- [ACTIVITY]: Out of the material that follows, write out exactly the lines from the line with "nuclear staining is" to the line with "low amount of", both ends included, and no others.

==========

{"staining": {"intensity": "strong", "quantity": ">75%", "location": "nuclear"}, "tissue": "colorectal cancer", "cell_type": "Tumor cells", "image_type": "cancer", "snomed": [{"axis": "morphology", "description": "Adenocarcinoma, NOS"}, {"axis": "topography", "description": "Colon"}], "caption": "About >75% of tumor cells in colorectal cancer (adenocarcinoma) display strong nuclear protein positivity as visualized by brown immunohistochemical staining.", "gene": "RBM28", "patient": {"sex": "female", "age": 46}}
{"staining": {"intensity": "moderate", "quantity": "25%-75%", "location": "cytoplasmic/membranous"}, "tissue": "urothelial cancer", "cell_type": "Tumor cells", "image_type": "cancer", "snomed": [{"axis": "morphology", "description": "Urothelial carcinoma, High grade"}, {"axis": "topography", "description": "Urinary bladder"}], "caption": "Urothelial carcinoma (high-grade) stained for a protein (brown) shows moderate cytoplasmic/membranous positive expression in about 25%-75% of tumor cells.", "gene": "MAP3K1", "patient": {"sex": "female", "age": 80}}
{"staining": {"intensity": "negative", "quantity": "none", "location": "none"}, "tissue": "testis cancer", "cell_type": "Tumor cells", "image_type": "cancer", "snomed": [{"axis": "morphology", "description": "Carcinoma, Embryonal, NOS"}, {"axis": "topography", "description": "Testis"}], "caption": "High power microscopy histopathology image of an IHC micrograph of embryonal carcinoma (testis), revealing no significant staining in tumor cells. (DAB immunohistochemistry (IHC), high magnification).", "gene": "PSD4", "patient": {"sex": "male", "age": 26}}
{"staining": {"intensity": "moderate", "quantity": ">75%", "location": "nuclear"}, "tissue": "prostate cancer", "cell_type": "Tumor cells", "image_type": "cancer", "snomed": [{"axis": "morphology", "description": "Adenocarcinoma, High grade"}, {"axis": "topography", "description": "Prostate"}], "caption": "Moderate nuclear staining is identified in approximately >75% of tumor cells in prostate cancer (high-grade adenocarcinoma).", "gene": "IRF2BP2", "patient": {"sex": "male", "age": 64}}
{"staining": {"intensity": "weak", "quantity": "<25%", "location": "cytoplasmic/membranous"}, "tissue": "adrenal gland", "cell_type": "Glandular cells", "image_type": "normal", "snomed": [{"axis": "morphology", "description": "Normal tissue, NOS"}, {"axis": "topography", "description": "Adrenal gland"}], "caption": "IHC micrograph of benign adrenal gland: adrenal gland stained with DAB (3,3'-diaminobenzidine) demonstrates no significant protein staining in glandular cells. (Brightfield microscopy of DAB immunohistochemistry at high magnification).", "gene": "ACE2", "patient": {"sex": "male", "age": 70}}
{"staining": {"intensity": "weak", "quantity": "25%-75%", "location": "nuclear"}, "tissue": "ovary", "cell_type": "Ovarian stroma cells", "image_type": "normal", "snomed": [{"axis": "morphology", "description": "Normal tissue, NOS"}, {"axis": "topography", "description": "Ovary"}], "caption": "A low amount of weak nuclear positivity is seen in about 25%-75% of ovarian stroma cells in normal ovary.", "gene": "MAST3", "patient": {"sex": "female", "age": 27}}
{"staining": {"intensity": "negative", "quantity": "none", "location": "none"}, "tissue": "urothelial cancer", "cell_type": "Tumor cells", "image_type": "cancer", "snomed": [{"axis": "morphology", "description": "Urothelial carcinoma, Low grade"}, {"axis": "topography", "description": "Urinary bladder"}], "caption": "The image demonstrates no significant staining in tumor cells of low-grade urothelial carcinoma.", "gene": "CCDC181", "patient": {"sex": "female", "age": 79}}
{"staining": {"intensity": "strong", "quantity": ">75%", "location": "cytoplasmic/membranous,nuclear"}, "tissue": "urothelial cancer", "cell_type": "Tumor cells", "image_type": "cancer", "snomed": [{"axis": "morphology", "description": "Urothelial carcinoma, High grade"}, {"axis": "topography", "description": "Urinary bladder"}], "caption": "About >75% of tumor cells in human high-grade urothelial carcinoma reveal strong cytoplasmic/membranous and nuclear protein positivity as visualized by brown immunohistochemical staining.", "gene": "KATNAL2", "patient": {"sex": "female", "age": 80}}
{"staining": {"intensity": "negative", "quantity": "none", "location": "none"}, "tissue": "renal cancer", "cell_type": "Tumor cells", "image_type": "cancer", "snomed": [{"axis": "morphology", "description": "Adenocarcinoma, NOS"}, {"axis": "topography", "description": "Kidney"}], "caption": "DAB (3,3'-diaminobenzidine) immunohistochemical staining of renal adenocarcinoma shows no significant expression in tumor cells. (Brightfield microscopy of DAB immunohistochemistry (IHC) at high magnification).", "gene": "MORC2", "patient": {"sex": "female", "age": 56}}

==========

- [EXERCISE ANSWER]:
{"staining": {"intensity": "moderate", "quantity": ">75%", "location": "nuclear"}, "tissue": "prostate cancer", "cell_type": "Tumor cells", "image_type": "cancer", "snomed": [{"axis": "morphology", "description": "Adenocarcinoma, High grade"}, {"axis": "topography", "description": "Prostate"}], "caption": "Moderate nuclear staining is identified in approximately >75% of tumor cells in prostate cancer (high-grade adenocarcinoma).", "gene": "IRF2BP2", "patient": {"sex": "male", "age": 64}}
{"staining": {"intensity": "weak", "quantity": "<25%", "location": "cytoplasmic/membranous"}, "tissue": "adrenal gland", "cell_type": "Glandular cells", "image_type": "normal", "snomed": [{"axis": "morphology", "description": "Normal tissue, NOS"}, {"axis": "topography", "description": "Adrenal gland"}], "caption": "IHC micrograph of benign adrenal gland: adrenal gland stained with DAB (3,3'-diaminobenzidine) demonstrates no significant protein staining in glandular cells. (Brightfield microscopy of DAB immunohistochemistry at high magnification).", "gene": "ACE2", "patient": {"sex": "male", "age": 70}}
{"staining": {"intensity": "weak", "quantity": "25%-75%", "location": "nuclear"}, "tissue": "ovary", "cell_type": "Ovarian stroma cells", "image_type": "normal", "snomed": [{"axis": "morphology", "description": "Normal tissue, NOS"}, {"axis": "topography", "description": "Ovary"}], "caption": "A low amount of weak nuclear positivity is seen in about 25%-75% of ovarian stroma cells in normal ovary.", "gene": "MAST3", "patient": {"sex": "female", "age": 27}}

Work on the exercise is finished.